GO functional enrichment analysis of the 131 common targets was carried out (Fig. 6A ). The 10 most meaningful enriched BP terms were principally associate with apoptosis, response to oxygen levels, and response to lipopolysaccharide. Related research demonstrated that the initiation and progression of DN are closely associated with apoptosis, oxidative stress, and lipopolysaccharide level[46, 47]. MF terms mainly included transcription factor binding, protein homodimerization activity, cytokine receptor binding, and antioxidant activity. The targets primarily enriched in the above MF terms were JUN, TNF, VEGFA, SOD1, DPP4, and AKT1. They are principally included in inflammatory regulation, immune response, and oxidative stress. Inflammation and immune response play essential roles in the progression of DN[48]. CC terms were mainly enriched in membrane raft, protein kinase complex, extracellular matrix, transcription factor complex, and vesicle lumen. The key targets, such as TNF, MAPK1, and VEGFA, were included in these terms. These finds indicated that DN is very complex, and the LDP could be used to treat DN by interfering with various molecular functions and cellular components.
Associated with GO enrichment analysis, we found out that the main pathways of LDP on DN might be the AGE-RAGE signaling pathway and IL-17 signaling pathway based on the enrichment results of KEGG. As we all know, the AGE-RAGE signaling pathway is of great significance to diabetic complications. The upregulation of AGEs levels and RAGE expression can aggravate the progression of DN[49]. When the kidney is subjected to long-term stimulation of glycosylation of reducing sugars, the AGEs are gradually accumulated and increase the risk of extracellular matrix migration, renal tubular dysfunction, and glomerular proliferative lesion.

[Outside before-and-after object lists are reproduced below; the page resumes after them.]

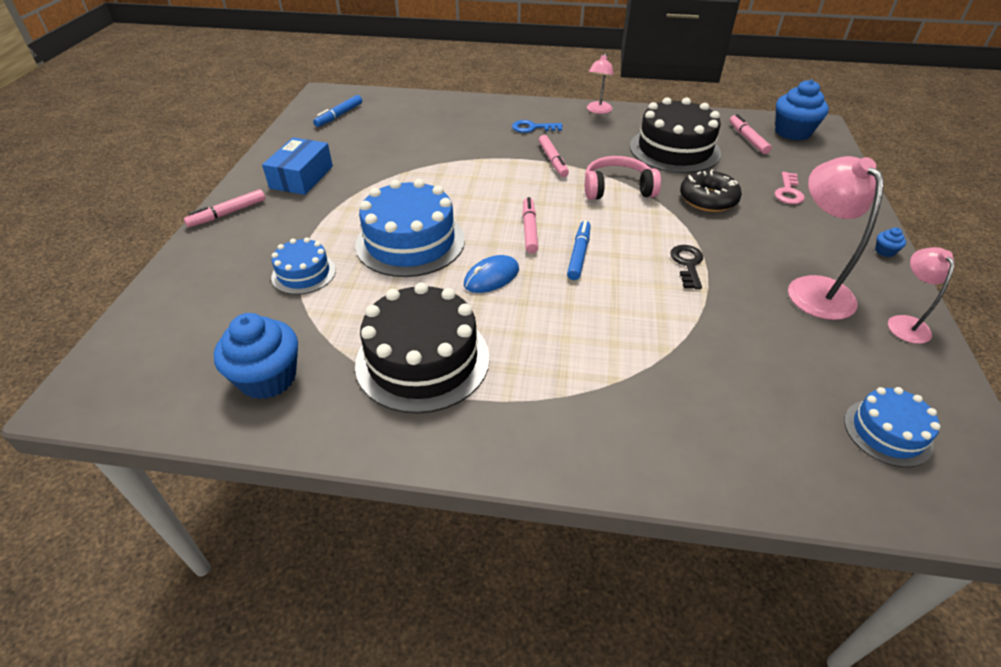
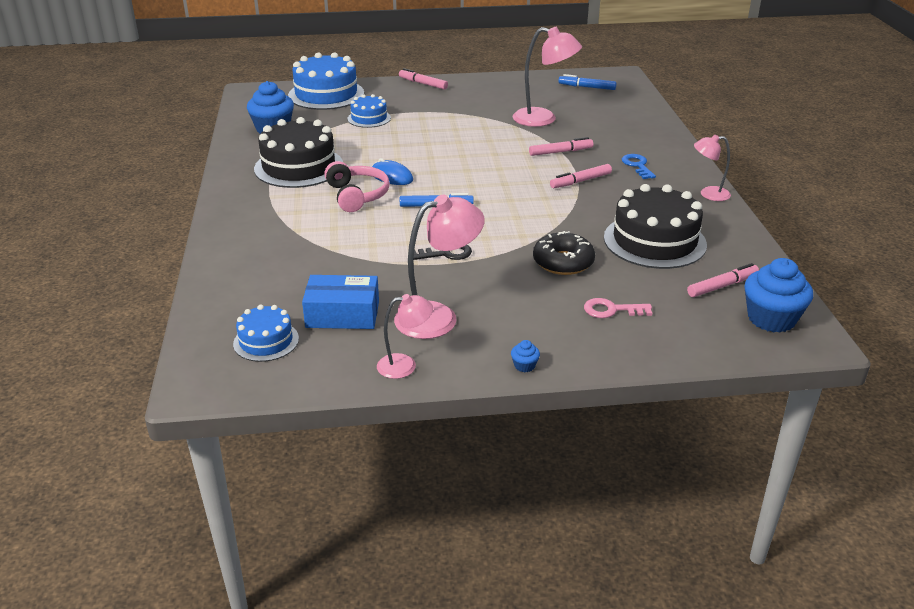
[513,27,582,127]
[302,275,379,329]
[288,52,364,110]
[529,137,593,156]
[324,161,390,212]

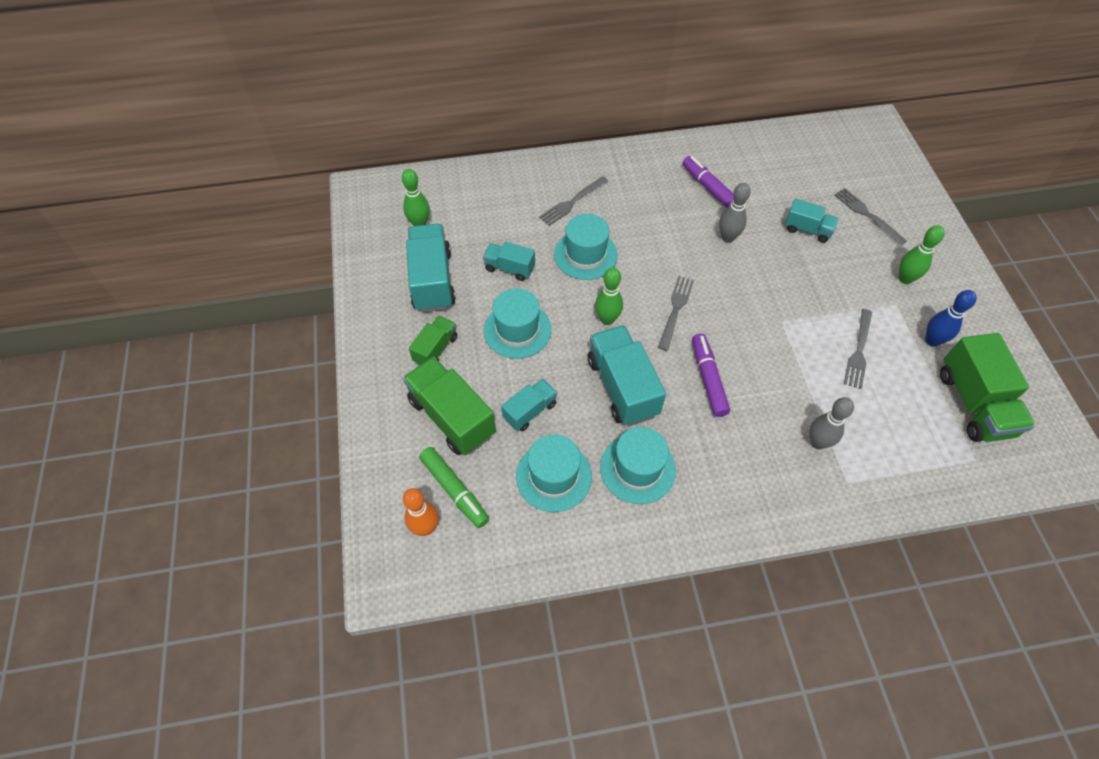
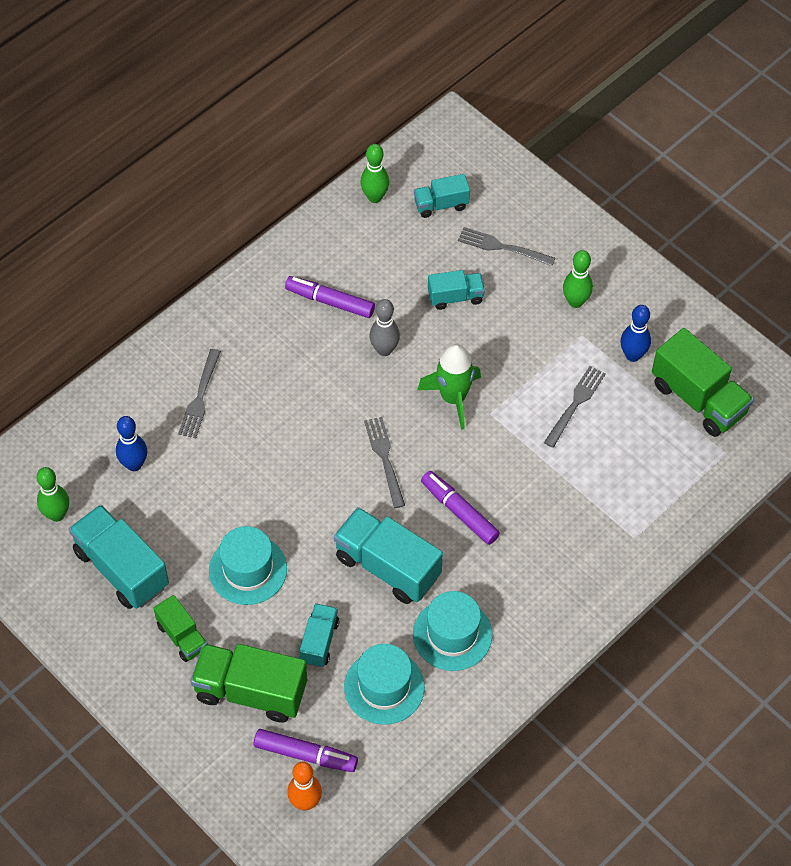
[554,214,618,280] (first image)
[809,397,854,449] (first image)
[116,416,147,471]
[417,344,481,430]
[414,174,470,218]
[360,144,389,203]
[254,729,358,772]
[153,595,208,662]
[544,366,606,448]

Further, AGEs can bind to RAGE receptors to cause chronic inflammation reaction, oxidative stress, kidney tissue damage, and the loss of kidney function[50]. Sharma et al. have reported that AGE-RAGE interaction promotes DN's progression because of the release of fibronectin, TGF-β, and inflammatory cytokines[51]. If the IL-17 pathway is activated in many kidney diseases, it can promote inflammatory cytokines[52]. Inflammatory cytokines can cause glomerulosclerosis and kidney tissue damage in DN via inflammatory response[53]. Mohamed et al. have shown that low-dose recombinant IL-17 might prevent and reverse DN[54].
To some extent, our results are supported by the previous studies, which made them more reliable. However, there are also some limitations in this study. For example, it is difficult to ensure that the drug's active ingredients are identical to those absorbed into the patient's bloodstream; We are still vague about the interaction effects of different nodes in the network analysis; The functions and pathways highly researched may cause departures from expected results. Thus, further experimental and clinical studies are warranted to verify our theoretical prediction.